Company boards are increasingly looking to cut costs across the board and are increasingly taking on more risk themselves, opting for lower premiums and reducing their cover, according to an Aon Australia insurance market update for Q1, 2014.

Reduced insurance purchases, shrinking rates and growing gaps appearing between budget and forecast, have forced insurers to become “aggressive” on other business lines.

Simultaneously, underwriting guidelines are being challenged and rewritten too, as insurers focus on premium retention as their primary goal.

This means that some underwriting guidelines are now being challenged,” the report reads, “but in many cases, they are being torn up and rewritten to reflect changing needs.”

Additionally, reductions in reinsurance costs have meant that many insurers have been purchasing to lower levels in 2014 although retentions are higher than they have been previously. This is culminating in a careful approach to underwriting in highly exposed areas to protect portfolios against natural catastrophe weightings.

Meanwhile, while pressure to meet budget targets is causing them a headache and premiums on the decline, insurers are being forced to write more business to meet revenue targets, and consider untapped markets.

“Consequently, there has been a slight shift towards the SME market.
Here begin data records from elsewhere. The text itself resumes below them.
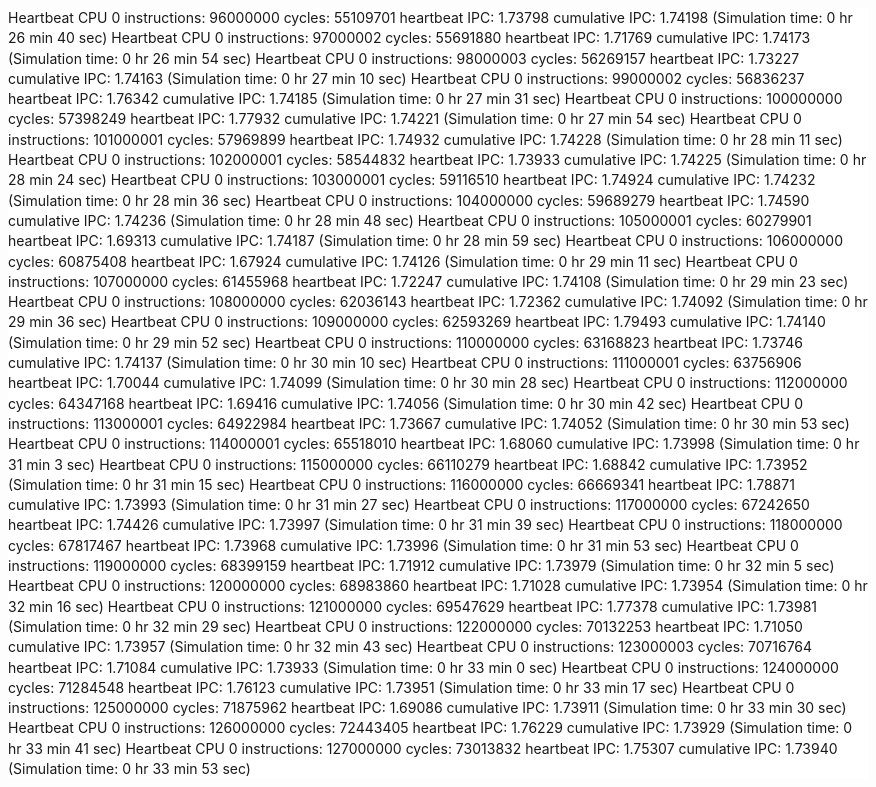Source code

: Heartbeat CPU  0 instructions:   96000000 cycles:   55109701 heartbeat IPC: 1.73798 cumulative IPC: 1.74198 (Simulation time: 0 hr 26 min 40 sec) 
Heartbeat CPU  0 instructions:   97000002 cycles:   55691880 heartbeat IPC: 1.71769 cumulative IPC: 1.74173 (Simulation time: 0 hr 26 min 54 sec) 
Heartbeat CPU  0 instructions:   98000003 cycles:   56269157 heartbeat IPC: 1.73227 cumulative IPC: 1.74163 (Simulation time: 0 hr 27 min 10 sec) 
Heartbeat CPU  0 instructions:   99000002 cycles:   56836237 heartbeat IPC: 1.76342 cumulative IPC: 1.74185 (Simulation time: 0 hr 27 min 31 sec) 
Heartbeat CPU  0 instructions:  100000000 cycles:   57398249 heartbeat IPC: 1.77932 cumulative IPC: 1.74221 (Simulation time: 0 hr 27 min 54 sec) 
Heartbeat CPU  0 instructions:  101000001 cycles:   57969899 heartbeat IPC: 1.74932 cumulative IPC: 1.74228 (Simulation time: 0 hr 28 min 11 sec) 
Heartbeat CPU  0 instructions:  102000001 cycles:   58544832 heartbeat IPC: 1.73933 cumulative IPC: 1.74225 (Simulation time: 0 hr 28 min 24 sec) 
Heartbeat CPU  0 instructions:  103000001 cycles:   59116510 heartbeat IPC: 1.74924 cumulative IPC: 1.74232 (Simulation time: 0 hr 28 min 36 sec) 
Heartbeat CPU  0 instructions:  104000000 cycles:   59689279 heartbeat IPC: 1.74590 cumulative IPC: 1.74236 (Simulation time: 0 hr 28 min 48 sec) 
Heartbeat CPU  0 instructions:  105000001 cycles:   60279901 heartbeat IPC: 1.69313 cumulative IPC: 1.74187 (Simulation time: 0 hr 28 min 59 sec) 
Heartbeat CPU  0 instructions:  106000000 cycles:   60875408 heartbeat IPC: 1.67924 cumulative IPC: 1.74126 (Simulation time: 0 hr 29 min 11 sec) 
Heartbeat CPU  0 instructions:  107000000 cycles:   61455968 heartbeat IPC: 1.72247 cumulative IPC: 1.74108 (Simulation time: 0 hr 29 min 23 sec) 
Heartbeat CPU  0 instructions:  108000000 cycles:   62036143 heartbeat IPC: 1.72362 cumulative IPC: 1.74092 (Simulation time: 0 hr 29 min 36 sec) 
Heartbeat CPU  0 instructions:  109000000 cycles:   62593269 heartbeat IPC: 1.79493 cumulative IPC: 1.74140 (Simulation time: 0 hr 29 min 52 sec) 
Heartbeat CPU  0 instructions:  110000000 cycles:   63168823 heartbeat IPC: 1.73746 cumulative IPC: 1.74137 (Simulation time: 0 hr 30 min 10 sec) 
Heartbeat CPU  0 instructions:  111000001 cycles:   63756906 heartbeat IPC: 1.70044 cumulative IPC: 1.74099 (Simulation time: 0 hr 30 min 28 sec) 
Heartbeat CPU  0 instructions:  112000000 cycles:   64347168 heartbeat IPC: 1.69416 cumulative IPC: 1.74056 (Simulation time: 0 hr 30 min 42 sec) 
Heartbeat CPU  0 instructions:  113000001 cycles:   64922984 heartbeat IPC: 1.73667 cumulative IPC: 1.74052 (Simulation time: 0 hr 30 min 53 sec) 
Heartbeat CPU  0 instructions:  114000001 cycles:   65518010 heartbeat IPC: 1.68060 cumulative IPC: 1.73998 (Simulation time: 0 hr 31 min 3 sec) 
Heartbeat CPU  0 instructions:  115000000 cycles:   66110279 heartbeat IPC: 1.68842 cumulative IPC: 1.73952 (Simulation time: 0 hr 31 min 15 sec) 
Heartbeat CPU  0 instructions:  116000000 cycles:   66669341 heartbeat IPC: 1.78871 cumulative IPC: 1.73993 (Simulation time: 0 hr 31 min 27 sec) 
Heartbeat CPU  0 instructions:  117000000 cycles:   67242650 heartbeat IPC: 1.74426 cumulative IPC: 1.73997 (Simulation time: 0 hr 31 min 39 sec) 
Heartbeat CPU  0 instructions:  118000000 cycles:   67817467 heartbeat IPC: 1.73968 cumulative IPC: 1.73996 (Simulation time: 0 hr 31 min 53 sec) 
Heartbeat CPU  0 instructions:  119000000 cycles:   68399159 heartbeat IPC: 1.71912 cumulative IPC: 1.73979 (Simulation time: 0 hr 32 min 5 sec) 
Heartbeat CPU  0 instructions:  120000000 cycles:   68983860 heartbeat IPC: 1.71028 cumulative IPC: 1.73954 (Simulation time: 0 hr 32 min 16 sec) 
Heartbeat CPU  0 instructions:  121000000 cycles:   69547629 heartbeat IPC: 1.77378 cumulative IPC: 1.73981 (Simulation time: 0 hr 32 min 29 sec) 
Heartbeat CPU  0 instructions:  122000000 cycles:   70132253 heartbeat IPC: 1.71050 cumulative IPC: 1.73957 (Simulation time: 0 hr 32 min 43 sec) 
Heartbeat CPU  0 instructions:  123000003 cycles:   70716764 heartbeat IPC: 1.71084 cumulative IPC: 1.73933 (Simulation time: 0 hr 33 min 0 sec) 
Heartbeat CPU  0 instructions:  124000000 cycles:   71284548 heartbeat IPC: 1.76123 cumulative IPC: 1.73951 (Simulation time: 0 hr 33 min 17 sec) 
Heartbeat CPU  0 instructions:  125000000 cycles:   71875962 heartbeat IPC: 1.69086 cumulative IPC: 1.73911 (Simulation time: 0 hr 33 min 30 sec) 
Heartbeat CPU  0 instructions:  126000000 cycles:   72443405 heartbeat IPC: 1.76229 cumulative IPC: 1.73929 (Simulation time: 0 hr 33 min 41 sec) 
Heartbeat CPU  0 instructions:  127000000 cycles:   73013832 heartbeat IPC: 1.75307 cumulative IPC: 1.73940 (Simulation time: 0 hr 33 min 53 sec)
Whilst the high-end corporate market remains solid, it is also difficult to penetrate, so the fluid SME market provides easier pickings.”

This spells good news for SMEs who will benefit from lower pricing in this market and have 40-50 different market participants to choose from.

The future of directors & officers is still unclear. The final decision in the recent Bridgecorp case in New Zealand in December may have potential ramifications for companies in Australia. The decision means that the court may impose a statutory charge over a D&O policy and thereby denying directors the ability to access proceeds to fund their defences.

While the courts want the insured to have access to a legal defence, this may not come at the expense of those entitled to compensation from the policy.

The knock-on effect of this will be a rise in the purchase of separate ‘legal expense only’ policies to complement traditional D&O policies. The likelihood of this happening in Australia will increase if special leave to appeal is granted in the Great Southern case.

The number of class action claims by investors continues to be a cause of concerns too and the amount of compensation involved has continued to grow.

“This issue is not going to subside, and those companies with share price volatility could find themselves at the centre of shareholder class actions,” the report warns. “To safeguard against this, companies need to ensure that continuous disclosure practices are constantly updated and that changes in the business are disclosed in a timely and effective manner.”